Once you find the line that contains "left wrist: (243, 191, -9)", write out that line and every line after it to the end of the records, exactly and with nothing else.

++++++++++

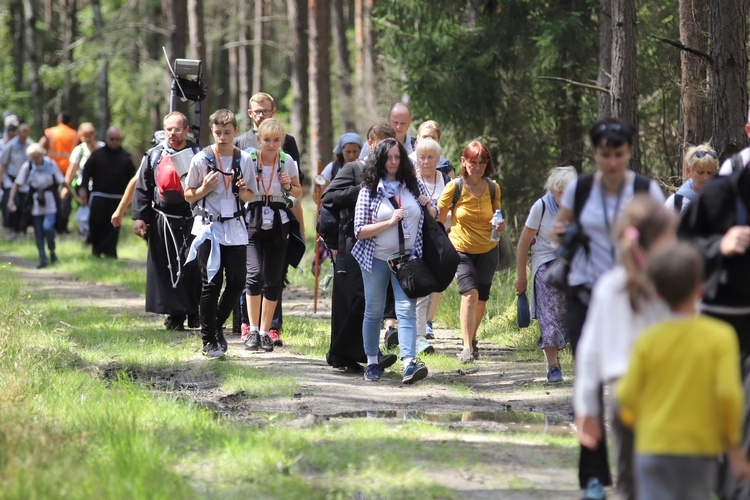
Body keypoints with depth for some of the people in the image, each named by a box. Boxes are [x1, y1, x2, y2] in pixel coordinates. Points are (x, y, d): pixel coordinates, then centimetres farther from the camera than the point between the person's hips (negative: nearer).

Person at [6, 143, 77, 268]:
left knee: (47, 226, -18)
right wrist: (11, 199, -13)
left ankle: (52, 250, 8)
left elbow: (62, 181, 1)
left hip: (50, 202, -2)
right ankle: (42, 259, 9)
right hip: (36, 202, 2)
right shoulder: (27, 167, -5)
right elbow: (17, 184, -4)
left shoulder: (51, 164, -5)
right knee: (38, 231, 1)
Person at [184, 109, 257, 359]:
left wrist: (243, 191, -9)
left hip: (235, 227, 3)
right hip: (208, 227, -3)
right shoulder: (201, 160, -3)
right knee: (211, 283, -4)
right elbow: (188, 196, 3)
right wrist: (205, 189, -15)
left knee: (237, 281, -1)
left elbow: (250, 197, 13)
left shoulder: (244, 159, 4)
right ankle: (209, 340, 4)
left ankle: (218, 326, 23)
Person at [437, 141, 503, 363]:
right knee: (470, 293, -21)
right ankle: (467, 347, -20)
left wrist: (500, 224, -8)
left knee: (480, 300, 10)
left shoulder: (493, 188, -3)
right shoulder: (454, 187, -13)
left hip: (487, 250, 3)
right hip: (461, 250, -3)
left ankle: (471, 339, 35)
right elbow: (438, 219, -5)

++++++++++

▶ _Task solution_:
left wrist: (243, 191, -9)
left hip: (235, 227, 3)
right hip: (208, 227, -3)
right shoulder: (201, 160, -3)
right knee: (211, 283, -4)
right elbow: (188, 196, 3)
right wrist: (205, 189, -15)
left knee: (237, 281, -1)
left elbow: (250, 197, 13)
left shoulder: (244, 159, 4)
right ankle: (209, 340, 4)
left ankle: (218, 326, 23)
Person at [437, 141, 503, 363]:
right knee: (470, 293, -21)
right ankle: (467, 347, -20)
left wrist: (500, 224, -8)
left knee: (480, 300, 10)
left shoulder: (493, 188, -3)
right shoulder: (454, 187, -13)
left hip: (487, 250, 3)
right hip: (461, 250, -3)
left ankle: (471, 339, 35)
right elbow: (438, 219, -5)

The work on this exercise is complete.